8:50 am: According to Ghanayem, 32 postoperative CT scans of 2,000 patients with 8,000 screws and two comparative studies found satisfactory screw insertion for pedicle and lateral mass screws in 94%.

8:48 am: Screw-rod techniques have higher rate of neurologic preservation and protection than screw-plate techniques, according to Ghanayem.

8:46 am: Trauma cases had the greatest use of lateral and pedicle screws, according to Ghanayem. Tumor cases used more pedicle screws due to more cases of instability.

8:44 am: Ghanayem presents findings of studies that involved wiring techniques. Fifty-one articles involved lateral mass and pedicle screws. There were 2,967 patients.
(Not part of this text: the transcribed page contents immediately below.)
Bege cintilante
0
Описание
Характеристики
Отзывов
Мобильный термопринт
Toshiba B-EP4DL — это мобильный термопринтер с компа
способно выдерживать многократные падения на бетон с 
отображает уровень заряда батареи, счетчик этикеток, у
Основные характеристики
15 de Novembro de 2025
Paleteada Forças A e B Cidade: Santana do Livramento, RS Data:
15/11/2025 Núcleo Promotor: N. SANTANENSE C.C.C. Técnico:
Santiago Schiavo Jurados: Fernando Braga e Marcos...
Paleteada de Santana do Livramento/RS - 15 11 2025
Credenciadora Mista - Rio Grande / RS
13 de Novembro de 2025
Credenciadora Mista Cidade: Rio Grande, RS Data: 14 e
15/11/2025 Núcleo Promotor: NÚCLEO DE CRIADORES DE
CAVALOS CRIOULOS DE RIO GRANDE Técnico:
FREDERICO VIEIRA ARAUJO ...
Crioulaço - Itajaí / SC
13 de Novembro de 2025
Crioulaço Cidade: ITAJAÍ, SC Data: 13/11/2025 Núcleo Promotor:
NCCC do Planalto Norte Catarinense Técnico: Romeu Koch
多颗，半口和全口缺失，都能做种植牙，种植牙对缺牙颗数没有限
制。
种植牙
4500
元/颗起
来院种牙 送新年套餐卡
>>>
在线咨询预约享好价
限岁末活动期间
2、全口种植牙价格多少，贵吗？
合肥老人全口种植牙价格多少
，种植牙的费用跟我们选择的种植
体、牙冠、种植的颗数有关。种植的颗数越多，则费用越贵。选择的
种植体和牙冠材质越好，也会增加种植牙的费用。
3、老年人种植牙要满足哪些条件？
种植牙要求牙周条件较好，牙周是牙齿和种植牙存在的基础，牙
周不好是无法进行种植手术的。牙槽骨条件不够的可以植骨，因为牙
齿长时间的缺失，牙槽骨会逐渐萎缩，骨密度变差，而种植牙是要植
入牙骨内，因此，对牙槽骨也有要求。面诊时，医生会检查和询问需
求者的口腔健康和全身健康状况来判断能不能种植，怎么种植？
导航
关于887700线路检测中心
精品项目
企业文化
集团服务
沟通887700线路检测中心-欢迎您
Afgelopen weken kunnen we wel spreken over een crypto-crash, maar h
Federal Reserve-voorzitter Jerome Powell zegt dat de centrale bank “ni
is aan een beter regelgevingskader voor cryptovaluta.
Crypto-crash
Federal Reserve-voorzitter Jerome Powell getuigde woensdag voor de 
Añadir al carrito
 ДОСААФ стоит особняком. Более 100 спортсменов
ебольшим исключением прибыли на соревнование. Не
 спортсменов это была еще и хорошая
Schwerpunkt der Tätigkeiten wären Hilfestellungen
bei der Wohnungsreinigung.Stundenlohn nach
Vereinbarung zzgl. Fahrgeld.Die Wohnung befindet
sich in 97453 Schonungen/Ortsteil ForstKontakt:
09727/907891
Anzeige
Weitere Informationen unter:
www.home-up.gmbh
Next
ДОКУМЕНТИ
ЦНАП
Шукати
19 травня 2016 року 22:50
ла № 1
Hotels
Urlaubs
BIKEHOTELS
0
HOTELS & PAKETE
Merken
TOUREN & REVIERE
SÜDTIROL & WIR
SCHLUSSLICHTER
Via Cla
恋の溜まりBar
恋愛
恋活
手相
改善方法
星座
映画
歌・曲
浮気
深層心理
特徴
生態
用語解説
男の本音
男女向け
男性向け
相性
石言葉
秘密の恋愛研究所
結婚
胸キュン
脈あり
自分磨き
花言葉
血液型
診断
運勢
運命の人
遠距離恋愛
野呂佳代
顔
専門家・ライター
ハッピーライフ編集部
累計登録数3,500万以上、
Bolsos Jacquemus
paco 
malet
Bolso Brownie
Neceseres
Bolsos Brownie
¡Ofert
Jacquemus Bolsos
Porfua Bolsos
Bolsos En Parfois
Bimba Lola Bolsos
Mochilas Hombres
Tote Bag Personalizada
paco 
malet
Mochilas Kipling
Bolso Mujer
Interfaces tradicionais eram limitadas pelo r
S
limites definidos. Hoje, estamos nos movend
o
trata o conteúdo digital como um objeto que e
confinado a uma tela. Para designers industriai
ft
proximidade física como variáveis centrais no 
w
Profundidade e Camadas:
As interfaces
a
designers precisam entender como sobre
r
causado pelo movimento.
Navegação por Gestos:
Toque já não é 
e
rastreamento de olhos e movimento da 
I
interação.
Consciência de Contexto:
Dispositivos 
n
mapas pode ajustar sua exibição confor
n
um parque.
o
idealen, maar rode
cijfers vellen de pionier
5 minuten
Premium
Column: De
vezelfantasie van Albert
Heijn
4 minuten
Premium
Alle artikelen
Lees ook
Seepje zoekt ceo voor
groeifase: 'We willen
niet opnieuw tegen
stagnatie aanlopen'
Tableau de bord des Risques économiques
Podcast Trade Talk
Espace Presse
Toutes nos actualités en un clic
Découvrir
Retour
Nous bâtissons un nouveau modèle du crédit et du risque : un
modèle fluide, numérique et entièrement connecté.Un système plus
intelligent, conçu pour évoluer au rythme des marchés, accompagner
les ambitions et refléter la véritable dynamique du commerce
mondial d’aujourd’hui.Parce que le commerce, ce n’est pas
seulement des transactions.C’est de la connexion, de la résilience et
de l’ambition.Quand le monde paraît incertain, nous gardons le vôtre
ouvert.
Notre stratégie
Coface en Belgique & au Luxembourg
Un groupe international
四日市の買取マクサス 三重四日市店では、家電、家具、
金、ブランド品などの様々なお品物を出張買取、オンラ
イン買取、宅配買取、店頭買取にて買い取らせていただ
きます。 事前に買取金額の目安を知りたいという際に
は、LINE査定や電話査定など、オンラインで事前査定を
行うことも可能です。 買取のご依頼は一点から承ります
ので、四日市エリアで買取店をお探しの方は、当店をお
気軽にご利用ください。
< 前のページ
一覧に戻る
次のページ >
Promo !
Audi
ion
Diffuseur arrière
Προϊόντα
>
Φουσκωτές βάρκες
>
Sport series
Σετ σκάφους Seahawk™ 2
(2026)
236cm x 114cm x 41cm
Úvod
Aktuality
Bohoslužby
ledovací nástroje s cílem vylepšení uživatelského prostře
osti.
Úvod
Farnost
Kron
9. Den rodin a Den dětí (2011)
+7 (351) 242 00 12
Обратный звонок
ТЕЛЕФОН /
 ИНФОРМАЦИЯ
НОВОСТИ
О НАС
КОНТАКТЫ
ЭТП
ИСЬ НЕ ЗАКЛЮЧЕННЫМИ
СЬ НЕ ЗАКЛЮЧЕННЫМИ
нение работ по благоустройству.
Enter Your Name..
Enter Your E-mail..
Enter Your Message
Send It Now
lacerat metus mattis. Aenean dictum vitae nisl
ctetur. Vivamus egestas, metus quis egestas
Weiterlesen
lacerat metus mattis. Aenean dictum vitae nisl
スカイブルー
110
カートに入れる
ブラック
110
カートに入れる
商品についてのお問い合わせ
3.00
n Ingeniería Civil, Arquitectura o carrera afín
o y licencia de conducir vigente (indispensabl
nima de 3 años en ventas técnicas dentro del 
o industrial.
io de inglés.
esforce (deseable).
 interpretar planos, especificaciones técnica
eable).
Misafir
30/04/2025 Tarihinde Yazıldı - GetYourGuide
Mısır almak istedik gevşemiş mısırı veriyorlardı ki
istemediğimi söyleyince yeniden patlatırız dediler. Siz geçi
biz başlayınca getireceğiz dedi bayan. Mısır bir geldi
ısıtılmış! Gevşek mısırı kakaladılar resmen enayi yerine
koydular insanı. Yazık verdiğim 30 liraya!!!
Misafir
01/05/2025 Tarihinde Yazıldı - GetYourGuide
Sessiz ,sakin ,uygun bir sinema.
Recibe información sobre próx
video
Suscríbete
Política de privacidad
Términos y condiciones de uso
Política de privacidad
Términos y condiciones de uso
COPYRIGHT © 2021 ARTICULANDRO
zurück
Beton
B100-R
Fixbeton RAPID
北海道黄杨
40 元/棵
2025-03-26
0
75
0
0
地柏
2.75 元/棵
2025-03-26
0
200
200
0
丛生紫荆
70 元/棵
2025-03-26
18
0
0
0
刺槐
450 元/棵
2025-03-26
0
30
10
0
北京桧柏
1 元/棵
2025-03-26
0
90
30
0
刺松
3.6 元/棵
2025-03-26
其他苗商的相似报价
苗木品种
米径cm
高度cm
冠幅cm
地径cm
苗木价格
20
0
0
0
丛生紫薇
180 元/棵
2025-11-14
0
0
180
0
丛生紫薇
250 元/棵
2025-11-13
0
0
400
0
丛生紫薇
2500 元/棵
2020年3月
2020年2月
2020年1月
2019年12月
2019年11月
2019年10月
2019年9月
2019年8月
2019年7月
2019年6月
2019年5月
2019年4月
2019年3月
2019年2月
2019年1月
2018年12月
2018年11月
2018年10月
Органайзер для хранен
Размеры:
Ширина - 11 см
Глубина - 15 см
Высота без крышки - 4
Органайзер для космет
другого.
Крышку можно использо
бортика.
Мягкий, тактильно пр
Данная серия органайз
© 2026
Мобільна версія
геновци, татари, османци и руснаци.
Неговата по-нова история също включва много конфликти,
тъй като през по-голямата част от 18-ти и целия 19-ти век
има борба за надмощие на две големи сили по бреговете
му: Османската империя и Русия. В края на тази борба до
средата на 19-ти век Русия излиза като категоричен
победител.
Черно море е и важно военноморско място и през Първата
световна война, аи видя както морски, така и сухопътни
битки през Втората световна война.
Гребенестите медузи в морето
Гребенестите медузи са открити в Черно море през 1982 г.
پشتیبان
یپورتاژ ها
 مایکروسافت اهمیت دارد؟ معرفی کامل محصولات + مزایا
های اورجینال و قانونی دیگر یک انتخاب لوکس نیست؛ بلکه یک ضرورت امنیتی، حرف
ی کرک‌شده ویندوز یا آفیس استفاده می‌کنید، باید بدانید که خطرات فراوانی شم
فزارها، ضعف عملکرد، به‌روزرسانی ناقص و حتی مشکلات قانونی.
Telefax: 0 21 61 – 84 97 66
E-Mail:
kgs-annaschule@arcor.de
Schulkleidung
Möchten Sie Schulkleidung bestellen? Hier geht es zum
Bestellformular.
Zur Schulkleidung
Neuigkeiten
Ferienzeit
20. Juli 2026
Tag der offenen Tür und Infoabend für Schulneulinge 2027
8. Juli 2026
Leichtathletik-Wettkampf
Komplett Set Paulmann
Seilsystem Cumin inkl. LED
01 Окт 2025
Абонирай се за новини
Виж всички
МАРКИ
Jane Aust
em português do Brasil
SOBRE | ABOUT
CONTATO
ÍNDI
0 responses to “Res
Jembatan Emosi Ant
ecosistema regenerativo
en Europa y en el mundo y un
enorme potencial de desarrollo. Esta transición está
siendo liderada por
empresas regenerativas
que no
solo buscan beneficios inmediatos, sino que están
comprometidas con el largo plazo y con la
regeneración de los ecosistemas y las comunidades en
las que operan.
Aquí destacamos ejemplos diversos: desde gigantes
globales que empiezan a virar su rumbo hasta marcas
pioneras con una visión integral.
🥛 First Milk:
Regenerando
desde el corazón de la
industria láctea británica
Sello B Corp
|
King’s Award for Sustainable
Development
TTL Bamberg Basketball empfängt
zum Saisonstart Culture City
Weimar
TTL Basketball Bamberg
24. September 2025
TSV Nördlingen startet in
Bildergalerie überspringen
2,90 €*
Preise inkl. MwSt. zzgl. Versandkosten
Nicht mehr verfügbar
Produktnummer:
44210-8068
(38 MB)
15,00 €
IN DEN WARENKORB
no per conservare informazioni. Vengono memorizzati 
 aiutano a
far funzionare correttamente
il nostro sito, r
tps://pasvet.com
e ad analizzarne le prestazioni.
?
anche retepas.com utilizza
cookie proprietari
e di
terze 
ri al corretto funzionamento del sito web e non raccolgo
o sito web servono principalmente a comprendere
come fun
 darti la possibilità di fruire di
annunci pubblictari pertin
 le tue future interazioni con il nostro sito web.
8:43 am: Alexander Ghanayem, MD, FAAOS, professor of orthopaedic surgery and rehabilitation and chief of the Division of Spine Surgery at Loyola University, discusses the published literature on the safety of lateral mass and cervical pedicle screws.

8:40 am: We wish we could teach salvage techniques with boutique options to our students, but with classification “in limbo,” we are not able to do that, Heller said.

8:39 am: Pedicle screw strength is two-fold stronger, but comes with anatomical constraints and potential risks, Heller said.

8:38 am: Research from cadaver studies show that error rates should be less than 4% for lateral mass plating, Heller said.

8:37 am: According to Heller, wires do not hold rods well and could cause new spinal cord compression.

8:31 am: “Twenty years ago, we asked ourselves, ‘Why plates or screws?’ [It was an] innovation at the time. [It] allows us to rapidly mobilize without the encumbrance of halos and return [patients] to life as best they can,” Heller said.

8:30 am: “Wire works, but it’s not infallible. We find ourselves challenged with situations where surgical trauma required removal of laminae,” Heller said.

8:28 am: John G. Heller, MD, professor of orthopaedic surgery at Emory Spine Center, discusses the history of screws.

8:26 am: OSMA representative says other similar class II devices have been cleared by the FDA.

8:24 am: OSMA representative notes these systems are intended to provide immobility and stability of spinal segments as an adjunct to fusion during bone graft healing.

8:20 am: OSMA seeks certification of orthopedic cervical and lateral mass screws as class II devices.

8:19 am: Kelly proceeds to the presentation from the Orthopedic Surgical Manufacturers' Association (OSMA).

8:13 am: LCDR Sara Anderson, USPHS, designated federal officer of the FDA, makes conflict of interest statement. All members and consultants are special members of other agencies and are subject to conflict of interest laws.

8:08 am: Orthopaedic and Rehabilitation Devices Panel of the Medical Devices Advisory Committee Chairperson John D. Kelly IV, MD, associate professor of clinical orthopaedic surgery at the University of Pennsylvania, commences the meeting discussing recommendations regarding the classification of posterior cervical screws, including pedicle and lateral mass screws.